The determination isn’t based purely on symptoms referenced in clinical notes, Martyn stresses. The AI system can, for example, note that a patient has a heart valve problem as indicated in the echo report, an elevated N-terminal pro-brain natriuretic peptide value associated with a heart failure exacerbation, shortness of breath and leg swelling per the clinical notes, fluid in the lungs suggested by an X-ray, and an admission report coded as a heart failure hospitalization where IV diuretics were administered six months ago. “All those pieces of information come together to make a conclusion that it is very likely this patient currently is in a heart failure exacerbation,” he says.
Considering just lab values or a prior history of hospitalization captured in claims or coding data, “you could misclassify reasons for hospitalization,” says Martyn.

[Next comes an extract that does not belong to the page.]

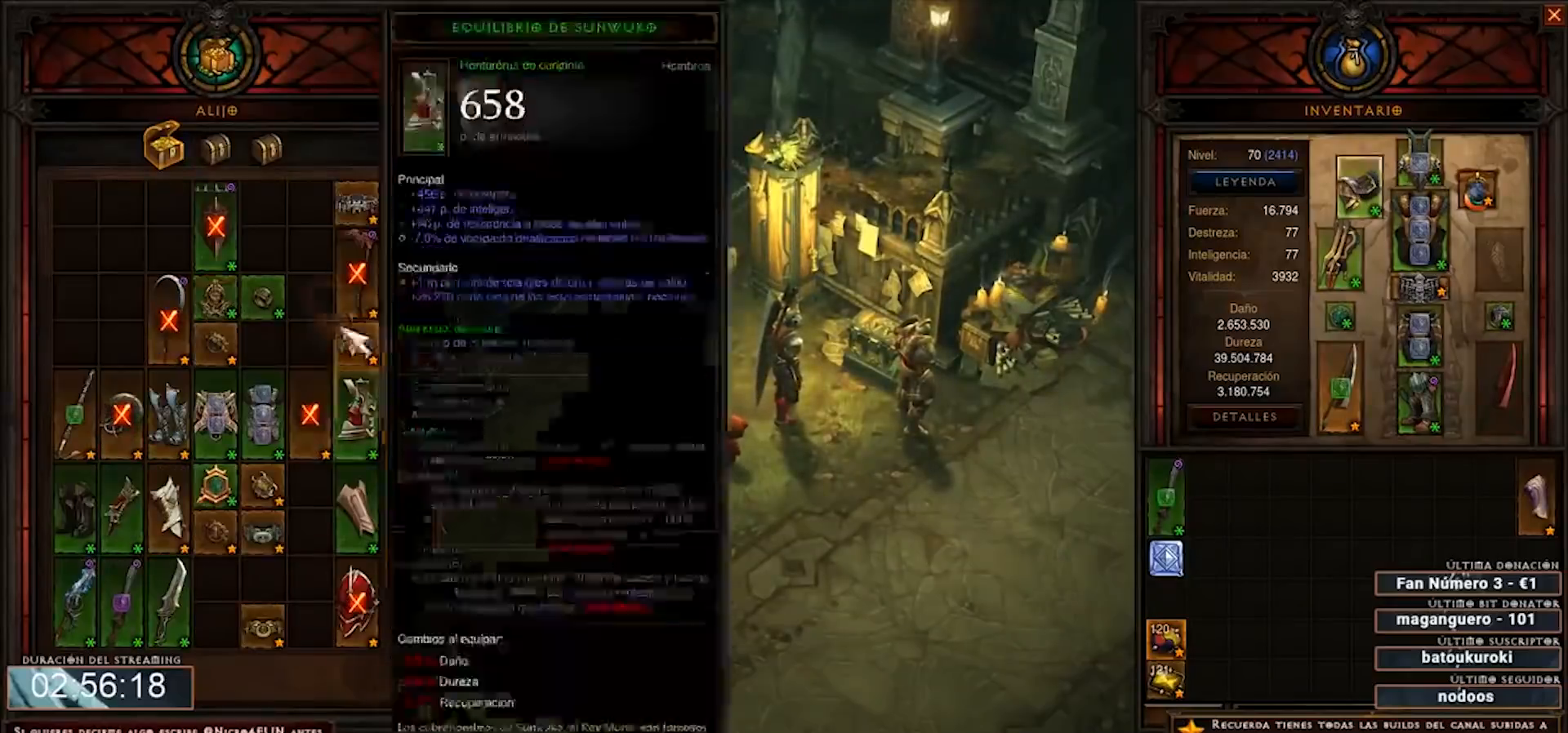
{"keys": [], "mouse": [], "events": []}
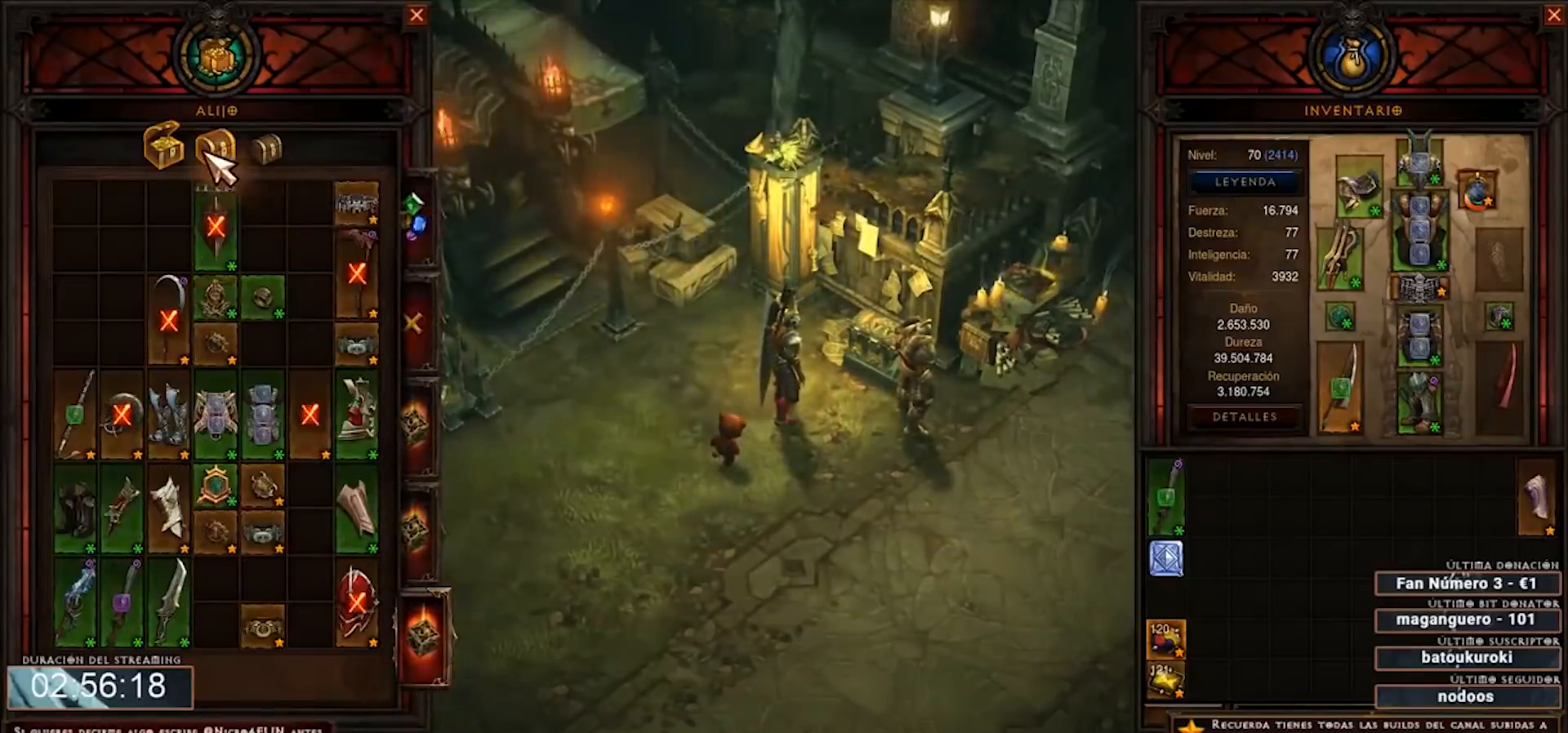
{"keys": [], "mouse": [], "events": [[120, "mouse_left", "down"], [280, "mouse_left", "up"]]}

This more holistic, clinician-oriented approach is what gives Cleveland Clinic physicians confidence in the conclusions reached by Synapsis AI. “We saw multiple data types being pulled together in a logical way to make a singular conclusion.”
Possibilities and Limitations
Like other large academic centers, Cleveland Clinic is rapidly growing the amount of its on-premises computing power to accommodate AI solutions. The processing time relates to how much computing power is devoted to a task and speaks to the need for pre-filtering data, says Martyn, both to ensure data quality and keep large-scale deployment feasible.
Moving forward, it will be fascinating to see how Synapsis AI approaches rejecting patients for other studies who are truly ineligible, he adds. If it goes after obvious cutoffs that are easily verifiable, such as age or lab-based renal function, an initial cut might be made using rule-based querying of structured data in the EMR, reserving the use of AI for the more sophisticated inclusion/exclusion criteria where it’s needed.
Martyn says he is personally excited about the automation of chart reviews, recalling the long hours he spent during his medical school, residency, and fellowship days poring through patient files trying to construct data tables in Excel in the pursuit of retrospective research. When searching for specific patient populations for studies, this laborious chore was historically circumvented by simply looking at ICD-10 codes and hoping that they were a good approximation of the truth.
“But then you’re ... getting less quality data due to prioritizing expediency over accuracy,” Martyn points out. “I don’t think we’re going to have to make that tradeoff to the same degree anymore.”